→ TASK PROMPT:
Please continue the interview excerpt below about a firm's decision to stop using a TAMP, picking up right after its last sentence and leaving the entries that follow it aside.

→ QUOTED PASSAGE:
-- Opening Marker --

Kathy: We had ended our BAM relationship last March or April. So that happened before, like, the transitions of the individual who left Flourish to go to a larger firm.
Michael: I’m just curious, what sort of drives that transition. Because I feel like, you know, TAMPs are one of those things that…because there’s just a lot of discussion these days of, you know, “Is it worth still doing it internally at the firm? Is it just easier and better to outsource it?” As you said, like, there’s a lot of appeal when you’re getting started just so you don’t have to hire all the staff and infrastructure to do this stuff, you can let a TAMP do it, but obviously, you grew pretty quickly. So it’s one thing to do that when you’re just trying to get your first couple clients and the first couple million dollars in the door. When you’re north of $100 million and there’s $1 million of gross revenue, like, you’ve got some dollars to hire staff and do this internally if you want. So, like, was it a dollars and cents kind of business decision to you, “Here’s what I’m paying BAM and I think I can just do it more on my own at this size so I’m going to hire someone or work with Jay and have him do this,” or was it something else that drove the decision about using a TAMP and then not using a TAMP?

-- Closing Marker --

→ PROVIDED DATA:
-- Opening Marker --

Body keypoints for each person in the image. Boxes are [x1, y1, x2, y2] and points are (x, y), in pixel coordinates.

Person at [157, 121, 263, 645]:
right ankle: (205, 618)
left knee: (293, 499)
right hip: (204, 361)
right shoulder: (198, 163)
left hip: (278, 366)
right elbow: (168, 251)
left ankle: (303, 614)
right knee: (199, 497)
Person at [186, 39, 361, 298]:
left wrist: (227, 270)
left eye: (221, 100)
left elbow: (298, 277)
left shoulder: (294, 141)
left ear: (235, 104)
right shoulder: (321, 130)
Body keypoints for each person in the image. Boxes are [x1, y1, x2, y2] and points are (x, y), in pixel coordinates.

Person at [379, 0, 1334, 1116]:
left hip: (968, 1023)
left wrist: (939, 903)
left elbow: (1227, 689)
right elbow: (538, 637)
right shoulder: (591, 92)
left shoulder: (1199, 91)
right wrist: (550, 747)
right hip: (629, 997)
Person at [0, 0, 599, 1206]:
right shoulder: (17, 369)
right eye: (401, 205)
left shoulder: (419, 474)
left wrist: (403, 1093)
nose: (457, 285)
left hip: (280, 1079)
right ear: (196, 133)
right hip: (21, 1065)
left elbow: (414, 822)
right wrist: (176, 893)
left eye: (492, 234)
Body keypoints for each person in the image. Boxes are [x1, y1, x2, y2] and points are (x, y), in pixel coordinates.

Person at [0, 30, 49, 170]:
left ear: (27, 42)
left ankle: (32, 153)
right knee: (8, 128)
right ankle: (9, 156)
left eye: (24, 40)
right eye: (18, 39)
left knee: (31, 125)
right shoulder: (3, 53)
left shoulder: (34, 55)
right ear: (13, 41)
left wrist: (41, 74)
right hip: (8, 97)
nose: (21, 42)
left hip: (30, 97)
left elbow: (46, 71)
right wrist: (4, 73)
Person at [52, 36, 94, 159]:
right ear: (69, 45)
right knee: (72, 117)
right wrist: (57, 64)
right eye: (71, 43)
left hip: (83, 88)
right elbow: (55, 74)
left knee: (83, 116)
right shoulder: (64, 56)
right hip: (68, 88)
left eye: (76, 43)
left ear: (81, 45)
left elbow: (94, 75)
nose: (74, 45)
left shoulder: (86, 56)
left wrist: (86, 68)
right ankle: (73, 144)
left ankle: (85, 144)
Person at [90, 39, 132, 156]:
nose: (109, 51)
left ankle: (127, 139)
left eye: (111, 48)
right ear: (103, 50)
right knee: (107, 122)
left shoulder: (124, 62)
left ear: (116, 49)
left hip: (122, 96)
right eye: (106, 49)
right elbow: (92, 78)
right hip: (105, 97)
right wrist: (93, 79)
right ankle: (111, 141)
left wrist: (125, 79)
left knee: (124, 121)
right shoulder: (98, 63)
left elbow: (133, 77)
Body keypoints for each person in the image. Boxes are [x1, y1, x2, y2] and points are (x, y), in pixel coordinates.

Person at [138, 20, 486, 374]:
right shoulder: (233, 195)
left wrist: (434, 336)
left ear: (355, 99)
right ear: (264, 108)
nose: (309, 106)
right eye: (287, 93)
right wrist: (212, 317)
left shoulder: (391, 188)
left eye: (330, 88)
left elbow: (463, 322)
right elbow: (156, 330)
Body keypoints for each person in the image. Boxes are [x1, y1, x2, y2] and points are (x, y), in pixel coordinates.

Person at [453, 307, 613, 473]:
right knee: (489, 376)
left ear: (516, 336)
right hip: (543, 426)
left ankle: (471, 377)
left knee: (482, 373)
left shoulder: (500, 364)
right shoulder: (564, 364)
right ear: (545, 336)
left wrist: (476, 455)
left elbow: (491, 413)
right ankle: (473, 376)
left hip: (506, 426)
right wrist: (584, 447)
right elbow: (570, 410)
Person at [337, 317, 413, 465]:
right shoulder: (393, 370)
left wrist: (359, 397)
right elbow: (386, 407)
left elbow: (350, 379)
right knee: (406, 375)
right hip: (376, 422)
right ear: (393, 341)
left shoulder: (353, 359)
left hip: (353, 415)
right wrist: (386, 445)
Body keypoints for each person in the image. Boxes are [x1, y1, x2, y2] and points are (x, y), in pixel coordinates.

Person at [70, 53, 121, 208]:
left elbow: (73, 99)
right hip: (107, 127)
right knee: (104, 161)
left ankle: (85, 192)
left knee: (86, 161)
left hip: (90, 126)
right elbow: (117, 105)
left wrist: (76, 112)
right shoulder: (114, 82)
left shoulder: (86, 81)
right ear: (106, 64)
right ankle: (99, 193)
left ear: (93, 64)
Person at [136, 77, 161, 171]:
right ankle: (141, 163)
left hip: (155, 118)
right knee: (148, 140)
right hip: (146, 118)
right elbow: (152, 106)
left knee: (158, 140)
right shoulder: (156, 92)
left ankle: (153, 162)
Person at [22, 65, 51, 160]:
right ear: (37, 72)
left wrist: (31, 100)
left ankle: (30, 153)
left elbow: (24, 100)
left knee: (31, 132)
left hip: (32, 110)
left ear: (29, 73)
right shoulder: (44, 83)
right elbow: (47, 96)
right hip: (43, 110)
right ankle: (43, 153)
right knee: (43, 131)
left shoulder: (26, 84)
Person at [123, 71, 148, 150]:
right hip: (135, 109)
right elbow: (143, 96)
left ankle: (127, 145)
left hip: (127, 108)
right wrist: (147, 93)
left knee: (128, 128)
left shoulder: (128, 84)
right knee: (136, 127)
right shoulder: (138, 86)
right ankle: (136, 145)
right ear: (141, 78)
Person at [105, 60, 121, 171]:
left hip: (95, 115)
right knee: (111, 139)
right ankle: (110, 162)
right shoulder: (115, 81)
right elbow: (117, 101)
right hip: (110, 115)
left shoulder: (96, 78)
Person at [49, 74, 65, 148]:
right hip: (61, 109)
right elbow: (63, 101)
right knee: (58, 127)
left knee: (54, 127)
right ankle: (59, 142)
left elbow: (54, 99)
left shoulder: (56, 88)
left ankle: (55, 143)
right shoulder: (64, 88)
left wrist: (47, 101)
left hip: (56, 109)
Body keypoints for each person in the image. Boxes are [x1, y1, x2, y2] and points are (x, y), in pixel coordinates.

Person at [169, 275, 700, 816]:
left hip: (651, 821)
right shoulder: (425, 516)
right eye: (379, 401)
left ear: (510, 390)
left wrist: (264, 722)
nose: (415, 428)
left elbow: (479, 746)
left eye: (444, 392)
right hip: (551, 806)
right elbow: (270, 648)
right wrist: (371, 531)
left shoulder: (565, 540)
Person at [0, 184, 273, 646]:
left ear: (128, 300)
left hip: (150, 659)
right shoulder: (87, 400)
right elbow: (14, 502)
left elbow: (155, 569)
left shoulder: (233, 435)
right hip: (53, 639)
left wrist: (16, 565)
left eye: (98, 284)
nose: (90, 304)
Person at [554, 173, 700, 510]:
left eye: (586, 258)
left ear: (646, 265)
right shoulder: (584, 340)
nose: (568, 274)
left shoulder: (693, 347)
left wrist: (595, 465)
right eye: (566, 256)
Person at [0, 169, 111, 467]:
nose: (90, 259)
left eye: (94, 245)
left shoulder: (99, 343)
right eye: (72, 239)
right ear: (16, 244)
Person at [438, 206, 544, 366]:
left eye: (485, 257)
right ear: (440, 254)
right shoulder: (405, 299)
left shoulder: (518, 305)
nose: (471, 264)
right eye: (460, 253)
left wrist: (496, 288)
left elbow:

-- Closing Marker --

→ EXERCISE RESULT:
Kathy: The decision to use, actually I didn’t even know what a TAMP was when I was, like, looking for, “How do I build Flourish and what are those offerings? Like, how do I put this all together?” And so discovering the TAMP model and BAM, in particular, they were, like, so helpful in getting started and having, like, all the technology and the contracts and a community of individuals, they’re really a great community. So I am so appreciative of, like, starting with them.
But one of the things I really loved about starting Flourish was, like, a redo, the chance to redo, like, all technology. It’s really hard to, like, change a CRM, you know, when you’re in a large firm, or to, like, find, like, what’s the latest, greatest. Even though it might be appealing to you, you don’t necessarily want to take the pain to go through it. So it was, like, so fun to, like, start everything from scratch. But I felt like I was using different planning software than the BAM community. Or, they’ve since gone to Orion, but they weren’t on Orion when I first started. And I’m like, “You know, I want to have client portals and I want all of these resources.” So I started to build my own offering and use my own technology.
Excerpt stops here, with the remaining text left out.